Task details:
Every line that holds the word "Left" needs to be copied from the data below.

Listed records:
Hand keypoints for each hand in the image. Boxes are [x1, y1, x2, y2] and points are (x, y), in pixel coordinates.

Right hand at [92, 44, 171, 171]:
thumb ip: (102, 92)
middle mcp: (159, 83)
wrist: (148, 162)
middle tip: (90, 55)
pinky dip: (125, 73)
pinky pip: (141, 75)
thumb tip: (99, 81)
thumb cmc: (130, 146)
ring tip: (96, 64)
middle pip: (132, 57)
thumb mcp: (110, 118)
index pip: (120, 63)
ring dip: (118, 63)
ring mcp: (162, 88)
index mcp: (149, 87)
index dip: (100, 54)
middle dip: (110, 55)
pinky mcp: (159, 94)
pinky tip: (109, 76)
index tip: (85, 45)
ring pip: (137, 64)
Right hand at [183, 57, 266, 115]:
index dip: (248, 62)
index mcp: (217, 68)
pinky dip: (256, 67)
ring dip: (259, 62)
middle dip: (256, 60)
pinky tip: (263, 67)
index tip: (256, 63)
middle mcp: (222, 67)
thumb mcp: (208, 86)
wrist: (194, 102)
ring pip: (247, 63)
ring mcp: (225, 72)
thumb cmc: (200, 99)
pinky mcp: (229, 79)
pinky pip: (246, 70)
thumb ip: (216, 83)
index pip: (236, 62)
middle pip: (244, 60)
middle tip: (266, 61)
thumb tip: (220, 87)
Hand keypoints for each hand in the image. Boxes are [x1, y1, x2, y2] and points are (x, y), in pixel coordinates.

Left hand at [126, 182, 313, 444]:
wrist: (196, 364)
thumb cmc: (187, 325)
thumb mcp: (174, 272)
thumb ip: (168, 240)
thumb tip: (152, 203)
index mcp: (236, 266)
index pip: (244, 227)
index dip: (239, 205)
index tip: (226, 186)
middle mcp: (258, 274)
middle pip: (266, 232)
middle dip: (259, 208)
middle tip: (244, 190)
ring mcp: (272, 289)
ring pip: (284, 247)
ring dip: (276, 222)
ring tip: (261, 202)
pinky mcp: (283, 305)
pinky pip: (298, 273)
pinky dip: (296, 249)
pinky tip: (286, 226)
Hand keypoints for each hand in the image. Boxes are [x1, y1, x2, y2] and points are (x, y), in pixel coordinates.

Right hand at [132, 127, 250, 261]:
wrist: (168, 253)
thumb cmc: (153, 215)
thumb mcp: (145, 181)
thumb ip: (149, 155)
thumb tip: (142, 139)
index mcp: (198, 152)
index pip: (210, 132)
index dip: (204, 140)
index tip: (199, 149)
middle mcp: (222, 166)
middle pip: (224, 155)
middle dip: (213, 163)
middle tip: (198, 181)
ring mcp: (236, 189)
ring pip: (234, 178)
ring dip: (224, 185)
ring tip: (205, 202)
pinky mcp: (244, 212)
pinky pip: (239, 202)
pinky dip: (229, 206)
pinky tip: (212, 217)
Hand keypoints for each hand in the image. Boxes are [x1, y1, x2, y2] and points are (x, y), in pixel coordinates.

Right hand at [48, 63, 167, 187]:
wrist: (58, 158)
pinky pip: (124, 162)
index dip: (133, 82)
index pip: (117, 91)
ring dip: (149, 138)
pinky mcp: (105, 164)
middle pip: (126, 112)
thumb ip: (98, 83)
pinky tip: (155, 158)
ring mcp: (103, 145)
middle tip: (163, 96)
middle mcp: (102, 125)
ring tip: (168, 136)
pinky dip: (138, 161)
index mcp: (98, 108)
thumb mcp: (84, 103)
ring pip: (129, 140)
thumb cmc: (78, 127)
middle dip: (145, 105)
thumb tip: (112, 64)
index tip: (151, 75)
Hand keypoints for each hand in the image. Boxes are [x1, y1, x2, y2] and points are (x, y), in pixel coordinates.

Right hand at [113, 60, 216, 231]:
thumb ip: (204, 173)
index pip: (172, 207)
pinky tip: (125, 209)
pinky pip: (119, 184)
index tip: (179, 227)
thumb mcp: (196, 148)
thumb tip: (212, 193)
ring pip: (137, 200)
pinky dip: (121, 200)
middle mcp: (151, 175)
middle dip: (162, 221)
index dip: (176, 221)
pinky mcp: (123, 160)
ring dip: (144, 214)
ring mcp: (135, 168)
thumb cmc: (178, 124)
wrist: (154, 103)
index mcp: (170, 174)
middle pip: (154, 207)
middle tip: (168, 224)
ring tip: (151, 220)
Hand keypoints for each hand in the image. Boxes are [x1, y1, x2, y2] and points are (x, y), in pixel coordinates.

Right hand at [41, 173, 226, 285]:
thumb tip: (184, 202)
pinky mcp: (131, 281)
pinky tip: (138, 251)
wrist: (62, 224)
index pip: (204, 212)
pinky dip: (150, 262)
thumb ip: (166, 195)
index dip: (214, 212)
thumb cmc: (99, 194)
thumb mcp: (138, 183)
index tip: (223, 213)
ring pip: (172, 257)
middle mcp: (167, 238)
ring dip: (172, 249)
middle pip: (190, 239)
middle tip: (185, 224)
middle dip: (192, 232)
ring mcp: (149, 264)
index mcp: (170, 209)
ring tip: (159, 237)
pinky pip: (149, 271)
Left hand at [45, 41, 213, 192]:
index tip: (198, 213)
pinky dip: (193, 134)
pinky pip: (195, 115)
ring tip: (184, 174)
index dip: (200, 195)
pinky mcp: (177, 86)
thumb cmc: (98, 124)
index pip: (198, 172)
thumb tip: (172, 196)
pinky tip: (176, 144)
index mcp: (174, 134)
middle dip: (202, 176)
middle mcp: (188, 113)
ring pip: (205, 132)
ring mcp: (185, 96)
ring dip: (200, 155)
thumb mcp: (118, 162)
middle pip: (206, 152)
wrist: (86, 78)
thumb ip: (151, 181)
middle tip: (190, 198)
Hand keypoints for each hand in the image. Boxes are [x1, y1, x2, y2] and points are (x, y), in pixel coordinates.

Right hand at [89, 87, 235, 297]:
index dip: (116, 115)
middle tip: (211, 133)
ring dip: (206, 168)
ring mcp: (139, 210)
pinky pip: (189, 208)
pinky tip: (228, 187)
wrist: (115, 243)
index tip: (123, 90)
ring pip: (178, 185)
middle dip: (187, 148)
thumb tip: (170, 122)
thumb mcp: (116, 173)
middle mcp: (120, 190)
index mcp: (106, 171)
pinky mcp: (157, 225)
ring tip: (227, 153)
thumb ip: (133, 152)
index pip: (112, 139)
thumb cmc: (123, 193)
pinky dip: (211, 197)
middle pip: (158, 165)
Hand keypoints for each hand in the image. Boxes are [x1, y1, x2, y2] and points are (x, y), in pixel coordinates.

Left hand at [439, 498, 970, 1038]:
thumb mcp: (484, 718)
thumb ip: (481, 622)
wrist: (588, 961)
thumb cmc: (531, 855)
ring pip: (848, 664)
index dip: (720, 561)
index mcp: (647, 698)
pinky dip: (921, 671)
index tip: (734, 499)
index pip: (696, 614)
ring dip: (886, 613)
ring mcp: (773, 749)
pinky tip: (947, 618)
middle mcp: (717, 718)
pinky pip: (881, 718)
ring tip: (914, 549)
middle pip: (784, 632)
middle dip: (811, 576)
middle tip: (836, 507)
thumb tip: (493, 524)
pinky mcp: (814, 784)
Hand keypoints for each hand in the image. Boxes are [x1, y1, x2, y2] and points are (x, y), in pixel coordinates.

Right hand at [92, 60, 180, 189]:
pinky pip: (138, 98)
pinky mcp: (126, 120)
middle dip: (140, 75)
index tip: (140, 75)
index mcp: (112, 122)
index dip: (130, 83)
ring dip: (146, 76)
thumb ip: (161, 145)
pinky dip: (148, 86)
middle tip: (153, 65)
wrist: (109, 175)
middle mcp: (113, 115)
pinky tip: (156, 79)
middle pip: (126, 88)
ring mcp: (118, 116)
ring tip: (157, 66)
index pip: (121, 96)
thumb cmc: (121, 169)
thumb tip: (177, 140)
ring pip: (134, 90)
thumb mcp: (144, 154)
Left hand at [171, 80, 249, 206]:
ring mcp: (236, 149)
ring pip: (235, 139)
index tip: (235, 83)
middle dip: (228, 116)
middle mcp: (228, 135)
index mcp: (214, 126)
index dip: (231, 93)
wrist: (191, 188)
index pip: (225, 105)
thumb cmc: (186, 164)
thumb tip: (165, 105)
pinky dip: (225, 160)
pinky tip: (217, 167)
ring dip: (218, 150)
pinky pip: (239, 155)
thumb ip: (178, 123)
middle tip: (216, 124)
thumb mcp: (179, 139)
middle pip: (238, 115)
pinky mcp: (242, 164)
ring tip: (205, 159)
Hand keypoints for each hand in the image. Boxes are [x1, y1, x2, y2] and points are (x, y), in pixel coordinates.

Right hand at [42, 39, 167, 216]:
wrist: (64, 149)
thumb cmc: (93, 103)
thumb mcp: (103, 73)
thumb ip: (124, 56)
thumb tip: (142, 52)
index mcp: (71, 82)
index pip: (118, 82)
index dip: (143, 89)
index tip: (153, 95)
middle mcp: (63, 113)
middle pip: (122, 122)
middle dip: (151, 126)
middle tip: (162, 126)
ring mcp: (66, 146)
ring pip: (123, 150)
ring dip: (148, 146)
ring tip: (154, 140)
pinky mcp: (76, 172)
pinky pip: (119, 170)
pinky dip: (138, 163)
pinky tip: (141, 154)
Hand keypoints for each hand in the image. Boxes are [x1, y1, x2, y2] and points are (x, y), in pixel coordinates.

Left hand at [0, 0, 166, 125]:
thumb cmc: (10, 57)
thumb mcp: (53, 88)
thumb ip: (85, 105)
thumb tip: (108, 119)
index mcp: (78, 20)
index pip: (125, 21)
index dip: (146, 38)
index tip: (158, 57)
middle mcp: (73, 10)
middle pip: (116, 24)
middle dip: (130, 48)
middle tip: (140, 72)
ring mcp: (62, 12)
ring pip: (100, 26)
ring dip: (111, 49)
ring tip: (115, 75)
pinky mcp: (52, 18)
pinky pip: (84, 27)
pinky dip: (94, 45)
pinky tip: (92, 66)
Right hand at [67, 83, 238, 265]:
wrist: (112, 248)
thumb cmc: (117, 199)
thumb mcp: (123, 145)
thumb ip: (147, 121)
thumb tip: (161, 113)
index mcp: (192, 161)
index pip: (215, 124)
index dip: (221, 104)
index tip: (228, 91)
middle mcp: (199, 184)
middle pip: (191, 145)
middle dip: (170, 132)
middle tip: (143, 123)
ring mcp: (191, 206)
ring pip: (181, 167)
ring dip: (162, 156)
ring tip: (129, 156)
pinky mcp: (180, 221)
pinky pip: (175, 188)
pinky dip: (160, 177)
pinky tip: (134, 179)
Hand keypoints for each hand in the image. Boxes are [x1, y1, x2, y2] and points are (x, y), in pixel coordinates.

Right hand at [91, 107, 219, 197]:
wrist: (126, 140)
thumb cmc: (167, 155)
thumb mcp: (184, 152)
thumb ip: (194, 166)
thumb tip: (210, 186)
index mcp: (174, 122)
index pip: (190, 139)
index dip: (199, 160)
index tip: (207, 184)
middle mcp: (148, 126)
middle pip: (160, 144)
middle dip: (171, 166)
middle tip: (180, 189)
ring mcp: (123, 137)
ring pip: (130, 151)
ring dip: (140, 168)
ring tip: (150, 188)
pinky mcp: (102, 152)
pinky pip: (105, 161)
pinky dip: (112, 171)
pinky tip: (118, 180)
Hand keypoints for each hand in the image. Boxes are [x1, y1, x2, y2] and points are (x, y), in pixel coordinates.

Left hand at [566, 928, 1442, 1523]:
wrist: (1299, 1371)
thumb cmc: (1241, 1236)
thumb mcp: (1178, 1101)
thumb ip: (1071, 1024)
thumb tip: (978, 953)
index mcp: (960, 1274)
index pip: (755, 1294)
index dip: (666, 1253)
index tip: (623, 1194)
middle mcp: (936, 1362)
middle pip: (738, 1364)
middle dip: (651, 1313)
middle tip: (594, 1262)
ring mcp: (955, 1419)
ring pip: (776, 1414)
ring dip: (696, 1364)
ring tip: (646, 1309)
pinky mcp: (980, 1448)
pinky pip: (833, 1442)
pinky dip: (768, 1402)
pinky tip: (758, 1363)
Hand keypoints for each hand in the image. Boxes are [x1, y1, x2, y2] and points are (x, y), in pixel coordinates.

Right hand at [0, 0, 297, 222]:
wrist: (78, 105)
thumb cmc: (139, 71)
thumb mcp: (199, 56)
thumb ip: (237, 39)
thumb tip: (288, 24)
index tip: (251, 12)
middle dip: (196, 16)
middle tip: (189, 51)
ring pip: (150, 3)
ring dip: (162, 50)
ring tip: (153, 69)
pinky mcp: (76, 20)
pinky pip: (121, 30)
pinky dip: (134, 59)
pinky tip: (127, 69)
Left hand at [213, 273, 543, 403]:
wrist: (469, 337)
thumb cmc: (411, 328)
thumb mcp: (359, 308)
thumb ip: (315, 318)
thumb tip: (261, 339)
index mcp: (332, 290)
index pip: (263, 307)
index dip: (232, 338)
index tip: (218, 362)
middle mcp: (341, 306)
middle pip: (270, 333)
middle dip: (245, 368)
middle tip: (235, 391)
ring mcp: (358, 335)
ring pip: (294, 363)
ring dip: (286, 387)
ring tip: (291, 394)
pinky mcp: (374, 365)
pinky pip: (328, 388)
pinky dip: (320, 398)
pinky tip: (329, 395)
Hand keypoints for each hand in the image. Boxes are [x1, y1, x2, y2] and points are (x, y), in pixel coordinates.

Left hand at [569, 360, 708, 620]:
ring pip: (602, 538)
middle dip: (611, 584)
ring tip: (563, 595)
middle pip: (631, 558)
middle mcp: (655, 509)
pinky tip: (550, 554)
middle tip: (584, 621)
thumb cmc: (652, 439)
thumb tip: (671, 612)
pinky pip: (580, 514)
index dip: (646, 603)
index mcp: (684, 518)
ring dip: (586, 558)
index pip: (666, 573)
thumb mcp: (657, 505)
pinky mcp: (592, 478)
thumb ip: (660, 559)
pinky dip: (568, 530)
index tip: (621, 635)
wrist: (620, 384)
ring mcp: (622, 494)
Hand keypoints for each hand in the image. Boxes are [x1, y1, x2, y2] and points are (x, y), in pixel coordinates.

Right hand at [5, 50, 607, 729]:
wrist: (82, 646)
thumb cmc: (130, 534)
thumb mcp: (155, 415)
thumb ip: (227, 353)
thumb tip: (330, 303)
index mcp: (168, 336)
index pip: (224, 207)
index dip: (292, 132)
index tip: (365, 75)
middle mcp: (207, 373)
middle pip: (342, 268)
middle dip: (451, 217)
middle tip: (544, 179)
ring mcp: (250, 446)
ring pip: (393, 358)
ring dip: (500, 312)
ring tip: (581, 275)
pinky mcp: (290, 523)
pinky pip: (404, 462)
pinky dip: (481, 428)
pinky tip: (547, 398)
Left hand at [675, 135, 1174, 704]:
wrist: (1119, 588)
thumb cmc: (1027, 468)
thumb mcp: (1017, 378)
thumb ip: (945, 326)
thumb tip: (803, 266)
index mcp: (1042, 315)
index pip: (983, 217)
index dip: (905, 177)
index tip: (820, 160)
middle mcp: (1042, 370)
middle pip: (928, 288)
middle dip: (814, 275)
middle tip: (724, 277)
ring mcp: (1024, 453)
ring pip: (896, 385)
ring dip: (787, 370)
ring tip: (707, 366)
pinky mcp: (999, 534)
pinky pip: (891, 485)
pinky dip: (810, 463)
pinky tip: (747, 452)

Output of the exercise:
Left hand at [126, 182, 313, 444]:
Left hand at [45, 41, 213, 192]:
Left hand at [439, 498, 970, 1038]:
Left hand at [171, 80, 249, 206]:
Left hand at [0, 0, 166, 125]:
Left hand at [566, 928, 1442, 1523]:
Left hand at [213, 273, 543, 403]:
Left hand at [569, 360, 708, 620]:
Left hand at [675, 135, 1174, 704]:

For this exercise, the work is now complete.